In rare cases, a chromosomal abnormality known as testicular feminization may cause infertility. In this syndrome, a genetically male fetus fails to respond normally to the presence of testosterone, and instead develops physiologically as a female, at least externally. This situation can be confirmed be chromosomal analysis. Other possible causes of infertility include nutritional deficiencies, especially a lack of sufficient protein, iron, and vitamins such as folic acid and biotin; malfunctioning pituitary, thyroid, or adrenal glands; congenital, deformities of the cervix, uterus, fallopian tubes, or ovaries; and even unsuspected complications from using douches, lubricants, or vaginal deodorants that can interfere with sperm. Occasionally, the mucus in a woman's genital tract, which normally assists the sperm in their journey, is an abnormal consistency and prevents the sperm from reaching their destination. In some cases it is even "hostile" to partner's sperm. It is also possible, although rare, for a woman to have an autoimmune response in which her immune system mistakenly identifies a fertilized egg as a foreign body and eliminates it. An allergy to a partner's sperm is also a possibility. Problems like these can be very difficult to diagnose.
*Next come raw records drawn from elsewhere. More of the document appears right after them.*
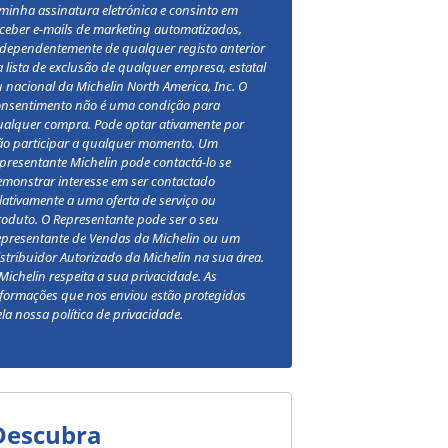
minha assinatura eletrónica e consinto em
ceber e-mails de marketing automatizados,
ndependentemente de qualquer registo anterior
 lista de exclusão de qualquer empresa, estatal
 nacional da Michelin North America, Inc. O
onsentimento não é uma condição para
ualquer compra. Pode optar ativamente por
ão participar a qualquer momento. Um
presentante Michelin pode contactá-lo se
monstrar interesse em ser contactado
lativamente a uma oferta de serviço ou
oduto. O Representante pode ser o seu
epresentante de Vendas da Michelin ou um
stribuidor Autorizado da Michelin na sua área.
Michelin respeita a sua privacidade. As
formações que nos enviou estão protegidas
la nossa política de privacidade.
Descubra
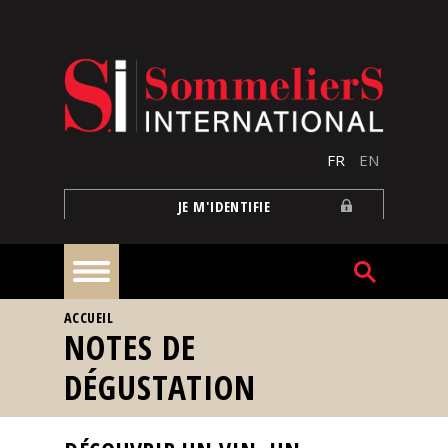
Aller au contenu principal
FR
EN
JE M'IDENTIFIE
VOUS ÊTES ICI
ACCUEIL
À
NOTES DE
la
une
DÉGUSTATION
Reportages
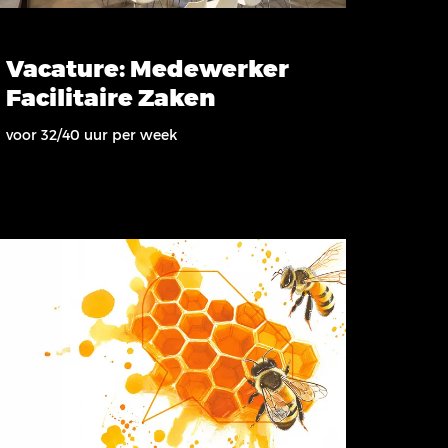
Vacature: Medewerker
Facilitaire Zaken
voor 32/40 uur per week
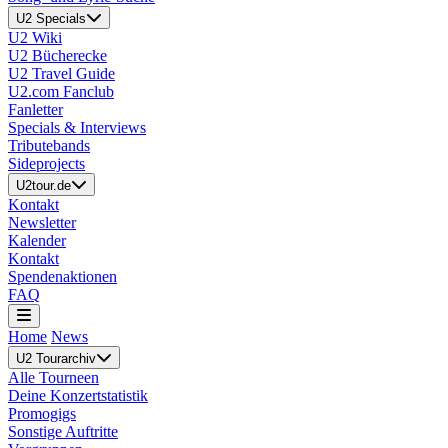
U2 Specials
U2 Wiki
U2 Bücherecke
U2 Travel Guide
U2.com Fanclub
Fanletter
Specials & Interviews
Tributebands
Sideprojects
U2tour.de
Kontakt
Newsletter
Kalender
Kontakt
Spendenaktionen
FAQ
Home
News
U2 Tourarchiv
Alle Tourneen
Deine Konzertstatistik
Promogigs
Sonstige Auftritte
The first step in diagnosis is a thorough physical examination to rule out underlying disorders that are affecting fertility. This evaluation can start with examination of a woman's cervical mucus to assure that its consistency is acceptable and that it is not hostile to sperm. Hormone levels are checked, along with any factors in the woman's medical history that might be hindering conception, such as infections or chromosomal anomalies. An evaluation of both partners may find antigens between them that will not permit conception to take place.

To check for anatomical abnormalities of the cervix, uterus, and fallopian tunes, a hysterosalpingogram may be performed. This involves introducing a dye into the uterus, followed by x-ray study. If a woman has a history of pelvic infection, she will be given an antibiotic along with the test to assure that the dye does not spread any infection. Ultrasound monitoring of maturing egg follicles in the ovary can determine whether they are developing and rupturing properly. A biopsy of endometrial tissue, timed correctly to a woman's cycle, can determine whether the uterine lining is developing properly and at the right time.

If none of these procedures finds the cause of infertility, laparoscopy may be recommended. This is a microsurgical procedure using a fiber-optic instrument to look for obstruction of the fallopian tubes, adhesions, or endometriosis. It may be able to determine whether there is a problem that can be corrected, or whether a woman is a good candidate for in vitro fertilization.